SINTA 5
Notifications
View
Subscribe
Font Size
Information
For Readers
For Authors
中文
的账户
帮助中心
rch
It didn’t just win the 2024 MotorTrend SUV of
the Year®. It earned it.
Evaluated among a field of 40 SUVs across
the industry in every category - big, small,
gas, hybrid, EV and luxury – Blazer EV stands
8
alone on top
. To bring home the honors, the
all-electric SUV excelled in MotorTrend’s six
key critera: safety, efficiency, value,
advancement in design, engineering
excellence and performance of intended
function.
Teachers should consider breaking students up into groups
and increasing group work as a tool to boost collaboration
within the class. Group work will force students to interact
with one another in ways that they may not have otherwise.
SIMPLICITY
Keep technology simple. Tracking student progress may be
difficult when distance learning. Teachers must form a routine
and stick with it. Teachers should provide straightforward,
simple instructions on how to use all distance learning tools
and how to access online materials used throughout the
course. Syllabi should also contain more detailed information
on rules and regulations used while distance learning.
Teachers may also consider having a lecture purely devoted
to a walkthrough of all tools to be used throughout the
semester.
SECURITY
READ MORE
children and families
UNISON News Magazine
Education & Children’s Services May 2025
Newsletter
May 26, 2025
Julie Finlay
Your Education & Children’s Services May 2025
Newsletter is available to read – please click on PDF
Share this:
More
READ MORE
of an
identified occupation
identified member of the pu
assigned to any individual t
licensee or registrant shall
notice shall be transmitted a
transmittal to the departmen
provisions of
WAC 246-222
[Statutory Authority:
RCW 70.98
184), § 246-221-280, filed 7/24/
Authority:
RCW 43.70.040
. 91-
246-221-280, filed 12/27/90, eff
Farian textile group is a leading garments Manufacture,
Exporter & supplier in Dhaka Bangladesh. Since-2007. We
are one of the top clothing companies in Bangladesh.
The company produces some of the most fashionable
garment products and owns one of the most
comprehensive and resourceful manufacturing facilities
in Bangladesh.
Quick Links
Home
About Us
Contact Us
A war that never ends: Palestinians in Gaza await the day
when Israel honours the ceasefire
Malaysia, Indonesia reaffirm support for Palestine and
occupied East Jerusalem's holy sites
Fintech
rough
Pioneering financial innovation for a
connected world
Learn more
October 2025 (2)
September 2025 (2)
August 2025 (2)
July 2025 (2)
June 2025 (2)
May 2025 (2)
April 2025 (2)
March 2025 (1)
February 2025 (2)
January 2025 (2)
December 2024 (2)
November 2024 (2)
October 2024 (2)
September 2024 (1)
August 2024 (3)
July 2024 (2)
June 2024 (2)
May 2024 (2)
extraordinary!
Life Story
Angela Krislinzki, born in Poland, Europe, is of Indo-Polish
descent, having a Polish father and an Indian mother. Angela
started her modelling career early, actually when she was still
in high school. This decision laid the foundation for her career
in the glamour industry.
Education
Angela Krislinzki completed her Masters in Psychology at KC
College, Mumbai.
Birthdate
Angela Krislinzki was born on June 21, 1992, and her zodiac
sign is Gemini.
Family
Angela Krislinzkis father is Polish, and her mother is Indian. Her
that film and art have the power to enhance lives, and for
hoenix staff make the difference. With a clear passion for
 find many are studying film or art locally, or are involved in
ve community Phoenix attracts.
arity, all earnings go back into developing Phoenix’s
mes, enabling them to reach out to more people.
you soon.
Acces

::::::::

**Job item:**
Write out, exactly and with nothing else, the lines of the listing above from its first line through the line with "Teachers should consider".

**Task solution:**
SINTA 5
Notifications
View
Subscribe
Font Size
Information
For Readers
For Authors
中文
的账户
帮助中心
rch
It didn’t just win the 2024 MotorTrend SUV of
the Year®. It earned it.
Evaluated among a field of 40 SUVs across
the industry in every category - big, small,
gas, hybrid, EV and luxury – Blazer EV stands
8
alone on top
. To bring home the honors, the
all-electric SUV excelled in MotorTrend’s six
key critera: safety, efficiency, value,
advancement in design, engineering
excellence and performance of intended
function.
Teachers should consider breaking students up into groups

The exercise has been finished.